### [Work to be completed]
Once the line with "micrograph is of" is found in the entries below, repeat it and each following line exactly, up to and including the line with "micrograph of human". Add no other lines.

(Stored items)
-----

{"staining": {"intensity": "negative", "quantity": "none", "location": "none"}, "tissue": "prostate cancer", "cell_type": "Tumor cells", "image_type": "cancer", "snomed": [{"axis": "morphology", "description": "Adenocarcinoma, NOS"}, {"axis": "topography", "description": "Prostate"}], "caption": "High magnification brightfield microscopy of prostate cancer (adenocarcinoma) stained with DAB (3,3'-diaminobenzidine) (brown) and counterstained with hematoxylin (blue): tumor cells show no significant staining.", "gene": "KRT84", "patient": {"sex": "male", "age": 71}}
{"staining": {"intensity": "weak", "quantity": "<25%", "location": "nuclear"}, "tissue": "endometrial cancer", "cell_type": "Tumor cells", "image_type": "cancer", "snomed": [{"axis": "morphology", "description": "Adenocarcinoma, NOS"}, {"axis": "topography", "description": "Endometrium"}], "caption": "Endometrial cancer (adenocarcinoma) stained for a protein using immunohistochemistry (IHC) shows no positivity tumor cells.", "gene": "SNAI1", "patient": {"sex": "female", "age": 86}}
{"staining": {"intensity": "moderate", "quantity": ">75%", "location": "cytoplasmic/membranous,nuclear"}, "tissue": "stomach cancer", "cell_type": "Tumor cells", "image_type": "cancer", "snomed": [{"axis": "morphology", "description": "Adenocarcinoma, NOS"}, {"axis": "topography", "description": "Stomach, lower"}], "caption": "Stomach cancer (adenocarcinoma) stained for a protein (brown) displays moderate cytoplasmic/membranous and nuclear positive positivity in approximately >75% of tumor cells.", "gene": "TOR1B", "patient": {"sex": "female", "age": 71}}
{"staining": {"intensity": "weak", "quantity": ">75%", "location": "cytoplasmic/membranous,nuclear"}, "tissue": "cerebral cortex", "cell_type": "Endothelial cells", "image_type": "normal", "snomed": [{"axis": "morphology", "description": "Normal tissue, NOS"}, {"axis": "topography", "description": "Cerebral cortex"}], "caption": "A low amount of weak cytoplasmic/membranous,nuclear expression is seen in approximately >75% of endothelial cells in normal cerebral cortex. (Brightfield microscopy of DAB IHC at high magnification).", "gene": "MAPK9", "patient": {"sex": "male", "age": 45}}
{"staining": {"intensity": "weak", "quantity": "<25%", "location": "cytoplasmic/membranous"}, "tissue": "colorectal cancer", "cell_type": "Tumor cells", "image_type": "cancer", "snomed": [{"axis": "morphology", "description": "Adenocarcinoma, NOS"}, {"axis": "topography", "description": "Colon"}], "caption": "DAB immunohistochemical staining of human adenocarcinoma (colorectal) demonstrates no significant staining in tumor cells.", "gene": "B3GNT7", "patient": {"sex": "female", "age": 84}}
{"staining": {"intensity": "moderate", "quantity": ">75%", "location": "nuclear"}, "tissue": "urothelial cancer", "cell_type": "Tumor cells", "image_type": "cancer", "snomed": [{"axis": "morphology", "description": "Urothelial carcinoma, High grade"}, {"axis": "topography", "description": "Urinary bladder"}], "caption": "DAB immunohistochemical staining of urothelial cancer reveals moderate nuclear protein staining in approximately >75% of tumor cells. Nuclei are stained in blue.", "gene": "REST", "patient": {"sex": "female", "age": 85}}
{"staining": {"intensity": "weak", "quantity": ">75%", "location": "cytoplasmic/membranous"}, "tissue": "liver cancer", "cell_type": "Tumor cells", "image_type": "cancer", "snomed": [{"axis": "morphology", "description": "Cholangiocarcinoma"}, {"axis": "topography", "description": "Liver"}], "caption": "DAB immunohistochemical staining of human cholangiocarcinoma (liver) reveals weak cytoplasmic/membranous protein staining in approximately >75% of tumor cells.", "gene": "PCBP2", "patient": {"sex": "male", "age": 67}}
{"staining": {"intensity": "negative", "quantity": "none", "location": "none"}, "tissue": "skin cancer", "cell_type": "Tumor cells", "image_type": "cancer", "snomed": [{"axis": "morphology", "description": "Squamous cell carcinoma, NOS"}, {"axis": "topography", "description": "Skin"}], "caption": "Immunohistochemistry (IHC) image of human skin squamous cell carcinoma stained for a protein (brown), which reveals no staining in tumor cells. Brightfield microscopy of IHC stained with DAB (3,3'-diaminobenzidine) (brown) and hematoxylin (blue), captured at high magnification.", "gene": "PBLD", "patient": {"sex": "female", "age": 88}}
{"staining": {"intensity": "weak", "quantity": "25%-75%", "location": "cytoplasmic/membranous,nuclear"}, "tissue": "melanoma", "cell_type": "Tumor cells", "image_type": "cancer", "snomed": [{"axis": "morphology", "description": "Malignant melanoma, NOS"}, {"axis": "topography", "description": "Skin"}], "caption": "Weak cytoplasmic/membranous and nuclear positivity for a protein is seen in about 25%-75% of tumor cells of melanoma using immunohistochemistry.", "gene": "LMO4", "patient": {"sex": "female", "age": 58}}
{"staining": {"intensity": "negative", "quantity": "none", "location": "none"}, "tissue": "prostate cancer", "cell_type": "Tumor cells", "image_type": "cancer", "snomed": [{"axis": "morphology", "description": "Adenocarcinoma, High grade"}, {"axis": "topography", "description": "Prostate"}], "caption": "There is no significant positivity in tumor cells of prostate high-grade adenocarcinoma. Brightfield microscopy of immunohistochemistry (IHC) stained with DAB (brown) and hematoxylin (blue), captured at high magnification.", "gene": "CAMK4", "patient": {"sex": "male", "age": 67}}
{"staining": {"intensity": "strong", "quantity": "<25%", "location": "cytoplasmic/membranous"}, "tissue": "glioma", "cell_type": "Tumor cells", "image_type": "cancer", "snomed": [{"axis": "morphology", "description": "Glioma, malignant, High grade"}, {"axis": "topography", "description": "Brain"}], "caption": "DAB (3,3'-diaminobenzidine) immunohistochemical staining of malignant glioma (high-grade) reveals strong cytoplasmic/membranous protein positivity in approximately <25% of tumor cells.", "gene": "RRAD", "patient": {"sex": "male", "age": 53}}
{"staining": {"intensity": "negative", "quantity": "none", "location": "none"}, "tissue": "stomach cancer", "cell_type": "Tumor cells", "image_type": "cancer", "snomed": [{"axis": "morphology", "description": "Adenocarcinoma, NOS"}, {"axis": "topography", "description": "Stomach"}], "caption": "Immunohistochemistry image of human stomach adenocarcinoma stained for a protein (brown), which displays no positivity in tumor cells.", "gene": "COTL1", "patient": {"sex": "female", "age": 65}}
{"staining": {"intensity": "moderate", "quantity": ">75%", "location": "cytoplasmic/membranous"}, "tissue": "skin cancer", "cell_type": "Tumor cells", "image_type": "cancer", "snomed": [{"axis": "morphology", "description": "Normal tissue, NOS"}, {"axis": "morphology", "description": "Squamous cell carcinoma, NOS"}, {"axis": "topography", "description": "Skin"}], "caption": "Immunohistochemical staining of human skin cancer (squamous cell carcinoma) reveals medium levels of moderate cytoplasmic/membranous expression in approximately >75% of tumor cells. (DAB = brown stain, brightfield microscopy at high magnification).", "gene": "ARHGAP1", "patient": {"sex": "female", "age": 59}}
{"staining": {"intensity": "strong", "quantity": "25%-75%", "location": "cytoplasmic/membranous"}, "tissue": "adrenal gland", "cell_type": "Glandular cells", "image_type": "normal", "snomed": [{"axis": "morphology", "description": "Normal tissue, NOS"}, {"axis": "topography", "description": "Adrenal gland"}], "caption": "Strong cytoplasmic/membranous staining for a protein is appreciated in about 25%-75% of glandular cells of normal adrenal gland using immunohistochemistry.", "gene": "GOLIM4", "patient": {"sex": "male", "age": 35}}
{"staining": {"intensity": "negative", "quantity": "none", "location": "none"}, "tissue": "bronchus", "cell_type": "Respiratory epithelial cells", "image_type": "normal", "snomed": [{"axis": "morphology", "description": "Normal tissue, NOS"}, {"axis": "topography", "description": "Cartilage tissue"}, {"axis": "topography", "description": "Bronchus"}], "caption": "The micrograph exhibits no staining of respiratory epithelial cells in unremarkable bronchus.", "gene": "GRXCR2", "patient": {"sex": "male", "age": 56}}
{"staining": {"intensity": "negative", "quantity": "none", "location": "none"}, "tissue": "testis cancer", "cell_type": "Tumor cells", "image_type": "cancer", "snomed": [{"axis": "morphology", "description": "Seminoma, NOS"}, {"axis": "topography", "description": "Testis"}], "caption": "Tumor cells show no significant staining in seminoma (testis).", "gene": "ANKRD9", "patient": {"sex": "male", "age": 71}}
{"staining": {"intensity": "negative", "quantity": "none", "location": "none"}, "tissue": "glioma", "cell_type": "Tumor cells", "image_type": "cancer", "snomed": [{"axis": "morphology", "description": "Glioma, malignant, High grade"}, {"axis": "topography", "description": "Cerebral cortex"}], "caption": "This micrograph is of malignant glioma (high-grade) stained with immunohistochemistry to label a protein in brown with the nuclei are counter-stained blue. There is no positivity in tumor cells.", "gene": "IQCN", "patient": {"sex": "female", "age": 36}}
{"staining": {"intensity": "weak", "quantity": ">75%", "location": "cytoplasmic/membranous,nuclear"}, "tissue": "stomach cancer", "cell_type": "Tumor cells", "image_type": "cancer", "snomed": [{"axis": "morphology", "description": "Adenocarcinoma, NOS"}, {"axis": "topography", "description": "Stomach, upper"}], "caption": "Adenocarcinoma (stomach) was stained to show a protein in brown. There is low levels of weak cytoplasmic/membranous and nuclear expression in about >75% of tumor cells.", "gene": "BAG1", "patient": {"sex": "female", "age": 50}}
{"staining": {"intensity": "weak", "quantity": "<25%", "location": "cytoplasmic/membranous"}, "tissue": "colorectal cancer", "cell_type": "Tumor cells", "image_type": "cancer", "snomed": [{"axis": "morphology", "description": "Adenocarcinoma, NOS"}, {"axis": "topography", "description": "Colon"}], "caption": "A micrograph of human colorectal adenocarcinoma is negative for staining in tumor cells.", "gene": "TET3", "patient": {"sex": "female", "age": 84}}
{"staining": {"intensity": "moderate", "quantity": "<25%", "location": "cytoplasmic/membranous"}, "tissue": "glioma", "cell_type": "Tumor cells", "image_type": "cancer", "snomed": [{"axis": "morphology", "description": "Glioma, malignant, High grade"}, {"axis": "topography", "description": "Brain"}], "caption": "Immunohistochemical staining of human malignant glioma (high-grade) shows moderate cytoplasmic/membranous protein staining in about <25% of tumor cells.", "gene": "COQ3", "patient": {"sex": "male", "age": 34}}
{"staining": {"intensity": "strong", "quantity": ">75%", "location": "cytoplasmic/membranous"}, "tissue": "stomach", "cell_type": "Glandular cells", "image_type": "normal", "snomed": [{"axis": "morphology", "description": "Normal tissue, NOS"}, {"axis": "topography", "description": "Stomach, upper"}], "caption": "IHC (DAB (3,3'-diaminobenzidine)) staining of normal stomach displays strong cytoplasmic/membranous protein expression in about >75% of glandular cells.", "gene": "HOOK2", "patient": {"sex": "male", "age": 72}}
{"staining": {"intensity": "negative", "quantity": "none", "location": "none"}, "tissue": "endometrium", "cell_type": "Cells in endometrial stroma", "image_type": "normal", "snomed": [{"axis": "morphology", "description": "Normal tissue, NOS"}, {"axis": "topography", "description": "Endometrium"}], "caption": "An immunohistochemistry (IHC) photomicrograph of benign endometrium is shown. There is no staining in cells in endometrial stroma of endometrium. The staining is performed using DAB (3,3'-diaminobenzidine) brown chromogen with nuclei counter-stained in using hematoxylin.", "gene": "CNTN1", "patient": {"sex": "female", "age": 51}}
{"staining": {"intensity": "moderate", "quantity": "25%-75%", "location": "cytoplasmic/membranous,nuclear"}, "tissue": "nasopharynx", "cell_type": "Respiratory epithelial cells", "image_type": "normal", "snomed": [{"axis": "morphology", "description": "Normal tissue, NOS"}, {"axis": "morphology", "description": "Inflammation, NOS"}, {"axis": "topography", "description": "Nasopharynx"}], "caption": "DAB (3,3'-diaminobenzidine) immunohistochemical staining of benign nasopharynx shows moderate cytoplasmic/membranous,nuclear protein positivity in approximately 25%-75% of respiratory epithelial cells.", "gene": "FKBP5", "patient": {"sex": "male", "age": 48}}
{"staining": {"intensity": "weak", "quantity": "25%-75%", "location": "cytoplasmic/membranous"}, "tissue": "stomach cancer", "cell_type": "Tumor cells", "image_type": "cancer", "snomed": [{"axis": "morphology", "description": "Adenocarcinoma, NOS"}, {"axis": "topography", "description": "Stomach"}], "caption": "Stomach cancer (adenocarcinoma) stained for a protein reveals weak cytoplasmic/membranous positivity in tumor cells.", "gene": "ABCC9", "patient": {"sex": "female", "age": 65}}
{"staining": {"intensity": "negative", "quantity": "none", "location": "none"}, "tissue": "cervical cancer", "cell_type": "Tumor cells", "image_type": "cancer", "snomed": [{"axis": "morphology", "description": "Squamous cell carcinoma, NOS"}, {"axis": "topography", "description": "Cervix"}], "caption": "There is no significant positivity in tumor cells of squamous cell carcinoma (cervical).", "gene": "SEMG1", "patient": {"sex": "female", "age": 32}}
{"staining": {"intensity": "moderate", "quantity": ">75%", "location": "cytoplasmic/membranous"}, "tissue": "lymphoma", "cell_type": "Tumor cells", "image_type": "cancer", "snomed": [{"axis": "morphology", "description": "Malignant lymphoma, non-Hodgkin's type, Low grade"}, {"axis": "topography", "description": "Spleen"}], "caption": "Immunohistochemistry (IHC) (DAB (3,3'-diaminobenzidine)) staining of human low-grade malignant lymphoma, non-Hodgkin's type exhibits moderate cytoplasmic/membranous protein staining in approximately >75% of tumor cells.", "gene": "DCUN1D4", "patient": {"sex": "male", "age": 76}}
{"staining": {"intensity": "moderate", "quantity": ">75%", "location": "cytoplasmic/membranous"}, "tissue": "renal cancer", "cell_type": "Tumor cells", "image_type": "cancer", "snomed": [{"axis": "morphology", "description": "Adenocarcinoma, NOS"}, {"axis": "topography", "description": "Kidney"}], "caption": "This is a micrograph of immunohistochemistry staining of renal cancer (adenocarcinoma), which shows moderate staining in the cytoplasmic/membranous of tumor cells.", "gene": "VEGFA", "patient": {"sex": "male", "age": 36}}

-----

### [Answer section]
{"staining": {"intensity": "negative", "quantity": "none", "location": "none"}, "tissue": "glioma", "cell_type": "Tumor cells", "image_type": "cancer", "snomed": [{"axis": "morphology", "description": "Glioma, malignant, High grade"}, {"axis": "topography", "description": "Cerebral cortex"}], "caption": "This micrograph is of malignant glioma (high-grade) stained with immunohistochemistry to label a protein in brown with the nuclei are counter-stained blue. There is no positivity in tumor cells.", "gene": "IQCN", "patient": {"sex": "female", "age": 36}}
{"staining": {"intensity": "weak", "quantity": ">75%", "location": "cytoplasmic/membranous,nuclear"}, "tissue": "stomach cancer", "cell_type": "Tumor cells", "image_type": "cancer", "snomed": [{"axis": "morphology", "description": "Adenocarcinoma, NOS"}, {"axis": "topography", "description": "Stomach, upper"}], "caption": "Adenocarcinoma (stomach) was stained to show a protein in brown. There is low levels of weak cytoplasmic/membranous and nuclear expression in about >75% of tumor cells.", "gene": "BAG1", "patient": {"sex": "female", "age": 50}}
{"staining": {"intensity": "weak", "quantity": "<25%", "location": "cytoplasmic/membranous"}, "tissue": "colorectal cancer", "cell_type": "Tumor cells", "image_type": "cancer", "snomed": [{"axis": "morphology", "description": "Adenocarcinoma, NOS"}, {"axis": "topography", "description": "Colon"}], "caption": "A micrograph of human colorectal adenocarcinoma is negative for staining in tumor cells.", "gene": "TET3", "patient": {"sex": "female", "age": 84}}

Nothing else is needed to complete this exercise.